YOUR ASSIGNMENT —
Your response should consist of every record, exactly as given.

GIVEN DATA —

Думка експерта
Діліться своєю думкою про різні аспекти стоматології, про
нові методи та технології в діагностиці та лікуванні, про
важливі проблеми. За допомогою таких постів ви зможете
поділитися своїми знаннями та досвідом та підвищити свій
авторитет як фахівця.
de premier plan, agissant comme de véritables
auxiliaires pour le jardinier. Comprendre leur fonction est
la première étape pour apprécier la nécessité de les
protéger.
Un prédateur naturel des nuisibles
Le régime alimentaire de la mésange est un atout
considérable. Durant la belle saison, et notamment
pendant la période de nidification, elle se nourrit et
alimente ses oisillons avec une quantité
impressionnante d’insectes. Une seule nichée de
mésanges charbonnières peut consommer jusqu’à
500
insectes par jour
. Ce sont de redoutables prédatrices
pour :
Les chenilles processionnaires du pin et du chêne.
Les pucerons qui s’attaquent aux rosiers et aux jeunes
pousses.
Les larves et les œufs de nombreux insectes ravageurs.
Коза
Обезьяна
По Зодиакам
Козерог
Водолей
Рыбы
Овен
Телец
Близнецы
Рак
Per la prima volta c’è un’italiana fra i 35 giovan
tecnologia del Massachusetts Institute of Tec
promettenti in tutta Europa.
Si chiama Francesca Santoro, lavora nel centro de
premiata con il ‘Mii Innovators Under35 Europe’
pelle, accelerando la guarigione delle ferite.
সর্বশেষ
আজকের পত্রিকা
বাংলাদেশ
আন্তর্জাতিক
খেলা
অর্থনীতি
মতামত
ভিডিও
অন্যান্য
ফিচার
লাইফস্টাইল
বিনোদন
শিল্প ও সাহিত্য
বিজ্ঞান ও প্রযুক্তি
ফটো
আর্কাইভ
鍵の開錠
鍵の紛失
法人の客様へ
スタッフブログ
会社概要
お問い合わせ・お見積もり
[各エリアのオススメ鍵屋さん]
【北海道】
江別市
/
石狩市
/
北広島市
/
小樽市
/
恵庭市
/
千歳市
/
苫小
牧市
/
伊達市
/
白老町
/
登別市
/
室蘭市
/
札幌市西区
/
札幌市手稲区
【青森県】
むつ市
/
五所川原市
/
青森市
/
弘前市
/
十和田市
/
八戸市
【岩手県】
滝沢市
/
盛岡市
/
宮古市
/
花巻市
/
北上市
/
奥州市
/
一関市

YOUR RESPONSE —
Думка експерта
Діліться своєю думкою про різні аспекти стоматології, про
нові методи та технології в діагностиці та лікуванні, про
важливі проблеми. За допомогою таких постів ви зможете
поділитися своїми знаннями та досвідом та підвищити свій
авторитет як фахівця.
de premier plan, agissant comme de véritables
auxiliaires pour le jardinier. Comprendre leur fonction est
la première étape pour apprécier la nécessité de les
protéger.
Un prédateur naturel des nuisibles
Le régime alimentaire de la mésange est un atout
considérable. Durant la belle saison, et notamment
pendant la période de nidification, elle se nourrit et
alimente ses oisillons avec une quantité
impressionnante d’insectes. Une seule nichée de
mésanges charbonnières peut consommer jusqu’à
500
insectes par jour
. Ce sont de redoutables prédatrices
pour :
Les chenilles processionnaires du pin et du chêne.
Les pucerons qui s’attaquent aux rosiers et aux jeunes
pousses.
Les larves et les œufs de nombreux insectes ravageurs.
Коза
Обезьяна
По Зодиакам
Козерог
Водолей
Рыбы
Овен
Телец
Близнецы
Рак
Per la prima volta c’è un’italiana fra i 35 giovan
tecnologia del Massachusetts Institute of Tec
promettenti in tutta Europa.
Si chiama Francesca Santoro, lavora nel centro de
premiata con il ‘Mii Innovators Under35 Europe’
pelle, accelerando la guarigione delle ferite.
সর্বশেষ
আজকের পত্রিকা
বাংলাদেশ
আন্তর্জাতিক
খেলা
অর্থনীতি
মতামত
ভিডিও
অন্যান্য
ফিচার
লাইফস্টাইল
বিনোদন
শিল্প ও সাহিত্য
বিজ্ঞান ও প্রযুক্তি
ফটো
আর্কাইভ
鍵の開錠
鍵の紛失
法人の客様へ
スタッフブログ
会社概要
お問い合わせ・お見積もり
[各エリアのオススメ鍵屋さん]
【北海道】
江別市
/
石狩市
/
北広島市
/
小樽市
/
恵庭市
/
千歳市
/
苫小
牧市
/
伊達市
/
白老町
/
登別市
/
室蘭市
/
札幌市西区
/
札幌市手稲区
【青森県】
むつ市
/
五所川原市
/
青森市
/
弘前市
/
十和田市
/
八戸市
【岩手県】
滝沢市
/
盛岡市
/
宮古市
/
花巻市
/
北上市
/
奥州市
/
一関市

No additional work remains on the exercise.